*** Opening Given text ***

Acceptable Use Policy

Last reviewed: 3 July 2026

Acceptable Use Policy

Last reviewed: 3 July 2026

1. Plain-language summary

This Acceptable Use Policy is the house rules for our paid managed hosting service.

You are responsible for what you and your users host, send, publish, store, or configure through the Service. We are a hosting provider, not the author or editor of your content. We do not generally monitor customer content, but we act when we receive valid notices, legal orders, registry or registrar abuse reports, or genuine security signals.

You may not use the Service for illegal content, child sexual abuse material, terrorist content, phishing, malware, spam, fraud, rights-infringing material, attacks, evasion, or activity that endangers the platform or others. If there is a serious or manifestly illegal issue, we may act immediately. For less urgent issues, our default is notice first, a chance to fix, and proportionate action.

2. Scope

This AUP forms part of your contract with JBMPC-SOLUTIONS and applies to all use of the Service, including websites, applications, email, DNS, domain names, storage, backups, databases, logs, scripts, files, and any other material or activity handled through your account.

Content means anything you or your users store, host, publish, transmit, send, receive, link to, or serve through the Service. Your users include staff, contractors, customers, visitors, mailbox users, uploaders, and anyone else you allow to use or access the Service through your account. You are responsible for their acts and omissions as if they were your own.

3. Prohibited content

You must not use the Service to host, store, publish, transmit, facilitate, or link to content that:

  1. is illegal under Dutch, EU, or other applicable law;
  2. is child sexual abuse material or otherwise sexually exploits or endangers minors;
  3. is terrorist content or promotes, instructs, incites, or glorifies terrorist offences;
  4. incites violence, hatred, or unlawful discrimination against protected groups;
  5. is fraudulent, deceptive, or criminal, including scam shops, fake payment pages, forged documents, stolen credentials, counterfeit goods, or unlawful regulated goods or services;
  6. infringes copyright, trademark, database rights, trade secrets, privacy rights, portrait rights, or other third-party rights in a serious or clearly substantiated way;
  7. is malware, ransomware, exploit code deployed for abuse, command-and-control infrastructure, phishing, credential harvesting, or content designed to compromise systems or data;
  8. is non-consensual intimate imagery, unlawful doxxing, unlawful surveillance material, or content that violates a court order, sanctions rule, or authority order.

Lawful but disputed content is not automatically removed on demand. Where a complaint is arguable rather than manifest, we use the notice-and-action process below and consider context, evidence, proportionality, and fundamental rights.

*** Closing Given text ***
*** Opening Dataset content ***

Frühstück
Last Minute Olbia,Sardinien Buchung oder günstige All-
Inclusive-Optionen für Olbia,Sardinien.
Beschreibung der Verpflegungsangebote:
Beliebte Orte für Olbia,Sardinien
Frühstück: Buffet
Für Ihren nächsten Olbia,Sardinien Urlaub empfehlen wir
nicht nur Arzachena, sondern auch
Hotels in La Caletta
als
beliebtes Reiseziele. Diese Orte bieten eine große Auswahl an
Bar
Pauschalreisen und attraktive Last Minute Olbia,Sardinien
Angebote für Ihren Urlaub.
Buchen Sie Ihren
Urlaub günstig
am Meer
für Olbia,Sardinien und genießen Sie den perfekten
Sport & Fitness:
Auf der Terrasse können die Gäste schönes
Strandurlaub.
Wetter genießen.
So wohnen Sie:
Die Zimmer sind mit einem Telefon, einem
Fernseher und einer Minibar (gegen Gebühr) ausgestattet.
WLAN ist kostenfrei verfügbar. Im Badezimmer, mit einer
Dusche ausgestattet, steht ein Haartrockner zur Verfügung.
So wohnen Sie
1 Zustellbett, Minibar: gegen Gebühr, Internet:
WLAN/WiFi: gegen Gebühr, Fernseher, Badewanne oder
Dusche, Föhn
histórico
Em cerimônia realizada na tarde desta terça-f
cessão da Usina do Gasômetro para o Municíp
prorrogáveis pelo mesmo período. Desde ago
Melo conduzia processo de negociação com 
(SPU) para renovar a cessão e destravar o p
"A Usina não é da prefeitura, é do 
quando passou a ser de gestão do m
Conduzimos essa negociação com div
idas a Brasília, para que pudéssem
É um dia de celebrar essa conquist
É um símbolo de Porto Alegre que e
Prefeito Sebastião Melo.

*** Closing Dataset content ***

## [Task list]
**a.** Answer these from the acceptable use policy above:
(i) On what date was the policy last reviewed?
(ii) Under which laws does the list of prohibited content mention content being illegal?
(iii) For less urgent issues, what is the default approach?
**b.** Turn the paragraph of the acceptable use policy starting "You may not use the Service for illegal content" into a short list that keeps its main facts.
**c.** Reproduce the acceptable use policy from "Content means anything" up to and including "were your own.", switching every "Service" to "Platform".

## [Solutions to each task]
**a.**
(i) 3 July 2026.
(ii) Dutch, EU, or other applicable law.
(iii) Notice first, a chance to fix, and proportionate action.

**b.**
- Banned uses of the Service: illegal content, child sexual abuse material, terrorist content, phishing, malware, spam, fraud, rights-infringing material, attacks, evasion, and activity that endangers the platform or others.
- Serious or manifestly illegal issues: action may be immediate.
- Less urgent issues: notice first by default, a chance to fix, then proportionate action.

**c.**
Content means anything you or your users store, host, publish, transmit, send, receive, link to, or serve through the Platform. Your users include staff, contractors, customers, visitors, mailbox users, uploaders, and anyone else you allow to use or access the Platform through your account. You are responsible for their acts and omissions as if they were your own.